[Aufgelistete Einträge]
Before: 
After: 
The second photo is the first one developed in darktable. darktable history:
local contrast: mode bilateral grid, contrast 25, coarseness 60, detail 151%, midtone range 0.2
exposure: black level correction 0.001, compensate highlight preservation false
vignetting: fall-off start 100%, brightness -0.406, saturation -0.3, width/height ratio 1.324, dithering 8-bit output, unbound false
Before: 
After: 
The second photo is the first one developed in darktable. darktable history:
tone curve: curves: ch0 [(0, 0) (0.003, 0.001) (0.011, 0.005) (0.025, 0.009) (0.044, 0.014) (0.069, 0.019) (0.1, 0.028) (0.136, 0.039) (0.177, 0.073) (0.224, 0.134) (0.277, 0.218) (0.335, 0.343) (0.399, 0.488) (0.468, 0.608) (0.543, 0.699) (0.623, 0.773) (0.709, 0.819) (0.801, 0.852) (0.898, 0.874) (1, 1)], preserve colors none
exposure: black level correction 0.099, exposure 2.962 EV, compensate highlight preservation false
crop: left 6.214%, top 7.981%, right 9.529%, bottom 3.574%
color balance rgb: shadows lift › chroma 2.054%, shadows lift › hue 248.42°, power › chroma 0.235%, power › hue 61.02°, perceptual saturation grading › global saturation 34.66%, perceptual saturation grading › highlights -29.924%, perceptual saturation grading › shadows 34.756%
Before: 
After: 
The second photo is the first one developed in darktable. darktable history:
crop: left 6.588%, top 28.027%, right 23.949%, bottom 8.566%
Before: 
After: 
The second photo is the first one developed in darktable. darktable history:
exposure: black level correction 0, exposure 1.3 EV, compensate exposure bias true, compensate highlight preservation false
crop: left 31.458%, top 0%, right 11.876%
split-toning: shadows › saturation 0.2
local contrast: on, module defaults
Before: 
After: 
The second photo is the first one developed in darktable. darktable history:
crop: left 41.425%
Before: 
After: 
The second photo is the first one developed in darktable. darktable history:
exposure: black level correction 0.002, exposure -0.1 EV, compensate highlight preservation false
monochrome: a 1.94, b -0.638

[Aufgabe]
Wandle das gesamte Material oben in eine JSON-Liste aus Strings um, wobei jede Zeile ein eigener String wird. Leerzeilen werden weggelassen.

[Antwort]
[
  "Before: ",
  "After: ",
  "The second photo is the first one developed in darktable. darktable history:",
  "local contrast: mode bilateral grid, contrast 25, coarseness 60, detail 151%, midtone range 0.2",
  "exposure: black level correction 0.001, compensate highlight preservation false",
  "vignetting: fall-off start 100%, brightness -0.406, saturation -0.3, width/height ratio 1.324, dithering 8-bit output, unbound false",
  "Before: ",
  "After: ",
  "The second photo is the first one developed in darktable. darktable history:",
  "tone curve: curves: ch0 [(0, 0) (0.003, 0.001) (0.011, 0.005) (0.025, 0.009) (0.044, 0.014) (0.069, 0.019) (0.1, 0.028) (0.136, 0.039) (0.177, 0.073) (0.224, 0.134) (0.277, 0.218) (0.335, 0.343) (0.399, 0.488) (0.468, 0.608) (0.543, 0.699) (0.623, 0.773) (0.709, 0.819) (0.801, 0.852) (0.898, 0.874) (1, 1)], preserve colors none",
  "exposure: black level correction 0.099, exposure 2.962 EV, compensate highlight preservation false",
  "crop: left 6.214%, top 7.981%, right 9.529%, bottom 3.574%",
  "color balance rgb: shadows lift › chroma 2.054%, shadows lift › hue 248.42°, power › chroma 0.235%, power › hue 61.02°, perceptual saturation grading › global saturation 34.66%, perceptual saturation grading › highlights -29.924%, perceptual saturation grading › shadows 34.756%",
  "Before: ",
  "After: ",
  "The second photo is the first one developed in darktable. darktable history:",
  "crop: left 6.588%, top 28.027%, right 23.949%, bottom 8.566%",
  "Before: ",
  "After: ",
  "The second photo is the first one developed in darktable. darktable history:",
  "exposure: black level correction 0, exposure 1.3 EV, compensate exposure bias true, compensate highlight preservation false",
  "crop: left 31.458%, top 0%, right 11.876%",
  "split-toning: shadows › saturation 0.2",
  "local contrast: on, module defaults",
  "Before: ",
  "After: ",
  "The second photo is the first one developed in darktable. darktable history:",
  "crop: left 41.425%",
  "Before: ",
  "After: ",
  "The second photo is the first one developed in darktable. darktable history:",
  "exposure: black level correction 0.002, exposure -0.1 EV, compensate highlight preservation false",
  "monochrome: a 1.94, b -0.638"
]